Yenilikçi ve atılımcı projeleriniz nelerdir?
-Proje geliştiren ve değerlendiren bir sistemi profesyonelce yürüten ve BAP’ın da dâhil olduğu güçlü bir Proje Ofisi kurulacaktır.
-Şehir ve üniversite olarak güçlü olduğumuz alanlarda mükemmeliyet merkezlerinin kurulması için çalışılacaktır. “Kış Sporları” ve “Hayat Boyu Öğrenme” Mükemmeliyet Merkezleri, örnek olarak düşünülebilir.
-Koruyucu hekimliği öne çıkaran ve sağlıklı yaşam konularında toplumu bilinçlendirmeyi misyon edinen bir Kamu Sağlığı Eğitim Merkezi ve/veya Fakültesi kurulacaktır.
-Atatürk Üniversitesini tercih eden her öğrenciye, istediği ve çaba gösterdiği takdirde mezun olduğunda İngilizceyi kullanabilecek becerileri kazandıran bir Dil Eğitimi Sistemi kurulacaktır. Ayrıca yine isteyen her öğrenci, bir bölge dilini (Arapça, Rusça, Farsça ve Çince) öğrenme imkânına sahip olacaktır.
-Avrasya’da Mühendislik, Kafkaslarda Türk Dili, Afrika’da Ziraat alanında Atatürk Üniversitesinin Butik Kampüsleri kurularak uluslararasılaşma adına önemli bir adım atılacaktır.
-Devam eden Doğu Anadolu İleri teknoloji Uygulama ve Araştırma Merkezi (DAYTAM), Doğu Anadolu Gözlemevi ve Bilim, Müze, Doğa, Tarih ve Eğitim Parkı gibi projelerin hızla tamamlanması ve etkin kullanımı için gerekli çabalar gösterilecektir.
“Üniversitemizin geleceği için hep birlikte en doğru kararı verelim”
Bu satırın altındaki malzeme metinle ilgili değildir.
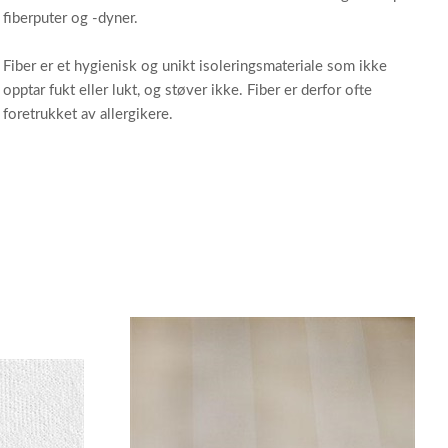
fiberputer og -dyner.
Fiber er et hygienisk og unikt isoleringsmateriale som ikke
opptar fukt eller lukt, og støver ikke. Fiber er derfor ofte
foretrukket av allergikere.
Rektörlük seçim süreci ve atama süreçleri sonucu görev alacak Rektör’ün üniversite vizyonu, birikimi, deneyimleri, iş odaklı olması, üniversitenin tüm potansiyelini harekete geçirebilme anlamında yönetme kabiliyeti, bu özelliklere sahip bir ekip oluşturabilme başarısı, üniversitemizi çok iyi bir konuma taşıyabileceğine olan inancı, üniversiteyi uluslararası arenaya taşıyabilme becerisi, üniversiteyi hem yurt içinde hem de yurtdışında temsil edebilme kabiliyeti ve kendini bu amaçlara vakfedebilmesi üniversitemizin geleceği açısından çok önemlidir. Bu anlamda; “Üniversitemizin geleceği için hep birlikte en doğru kararı verelim” diyorum. Doğru kararlar bilgiye dayalı olarak verilir. Rektör adayı olarak nasıl ki kendi hakkımda tüm öğretim üyelerini bilgilendirme anlamında son altı aydır önceleri az yoğunluklu sonraları çok yoğunluklu olarak çok ciddi bir çaba içerisindeysem, öğretim üyesi arkadaşlarımızın da bilgiye dayalı doğru karar vermek için önemli bir çaba içinde olduklarından eminim. Rektör adaylığım ile ilgili çok daha detaylı bilgi için web sayfam www.fahriyavuz.com ziyaret edilebilir. Sonucun, üniversitemiz, şehrimiz, bölgemiz ve ülkemiz için şimdiden hayırlı olmasını dilerim. HAYDİ, ATATÜRK ÜNİVERSİTESİ EL VER.